== EXTRACTED DATA ==

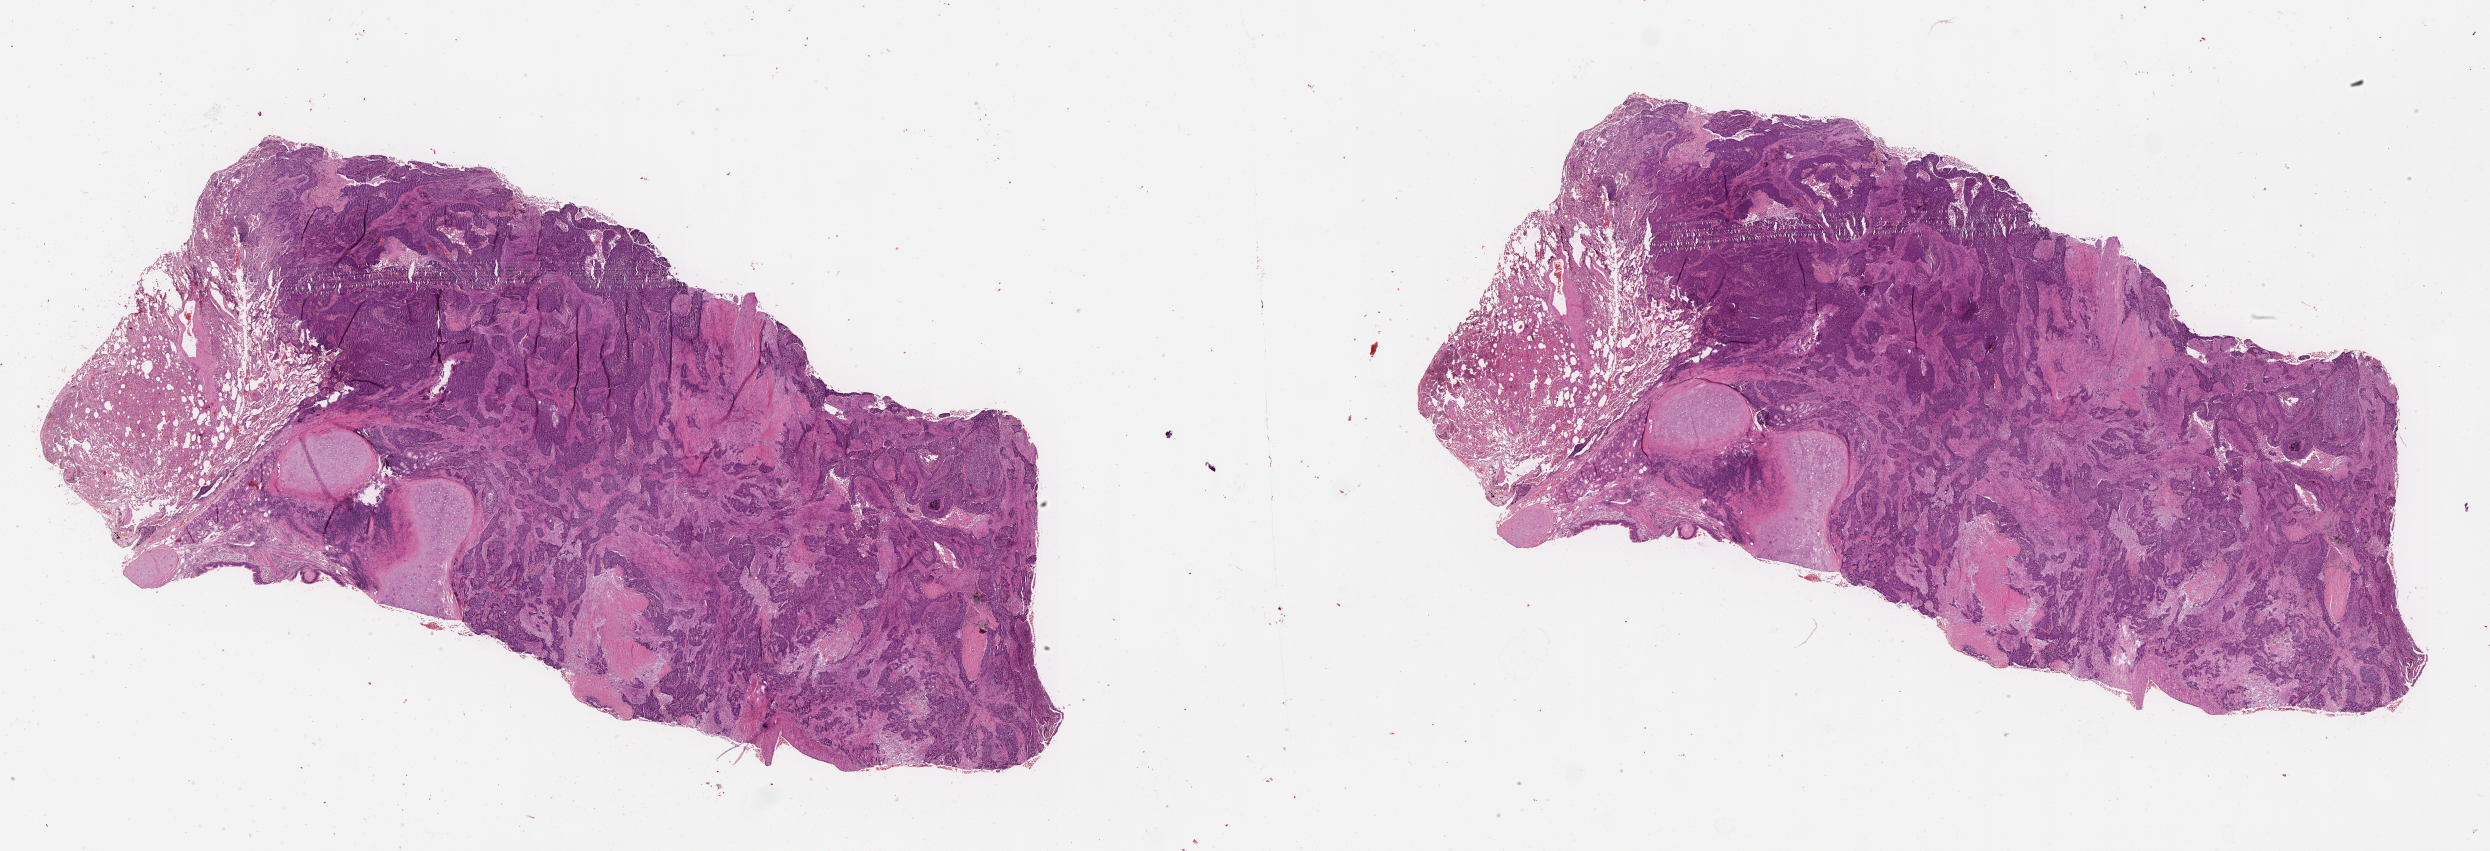
Digitized H&E tissue section (whole slide), a low-resolution overview of the entire scanned area, about 40.1 x 13.7 mm (slide scanned at 20x), lung, tumour tissue. Male, 59 y/o.
Patient diagnosis (cohort enrolment): squamous cell carcinoma (lung).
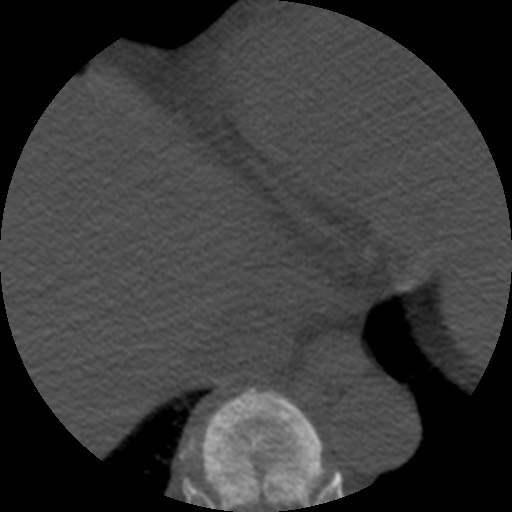
CT including the spine, one axial slice; slice 302 of 508 in the series (ordered by position); reconstruction kernel STANDARD; bone window (W 1800 / L 400 HU); 1.25 mm slice thickness; 512 × 512 image matrix, field of view 160 × 160 mm. Patient age 57 years. Case-level facts recorded for this patient, not image findings: primary cancer: prostate.
Outlined on this slice (semi-automatically segmented with operator editing):
- T8 vertebra: bounding box (x1, y1, x2, y2) in pixels: (181, 389, 324, 512)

===

TASK TO CARRY OUT: Print all of the records shown above exactly, leaving out each picture.

YOUR RESPONSE:
Digitized H&E tissue section (whole slide), a low-resolution overview of the entire scanned area, about 40.1 x 13.7 mm (slide scanned at 20x), lung, tumour tissue. Male, 59 y/o.
Patient diagnosis (cohort enrolment): squamous cell carcinoma (lung).
CT including the spine, one axial slice; slice 302 of 508 in the series (ordered by position); reconstruction kernel STANDARD; bone window (W 1800 / L 400 HU); 1.25 mm slice thickness; 512 × 512 image matrix, field of view 160 × 160 mm. Patient age 57 years. Case-level facts recorded for this patient, not image findings: primary cancer: prostate.
Outlined on this slice (semi-automatically segmented with operator editing):
- T8 vertebra: bounding box (x1, y1, x2, y2) in pixels: (181, 389, 324, 512)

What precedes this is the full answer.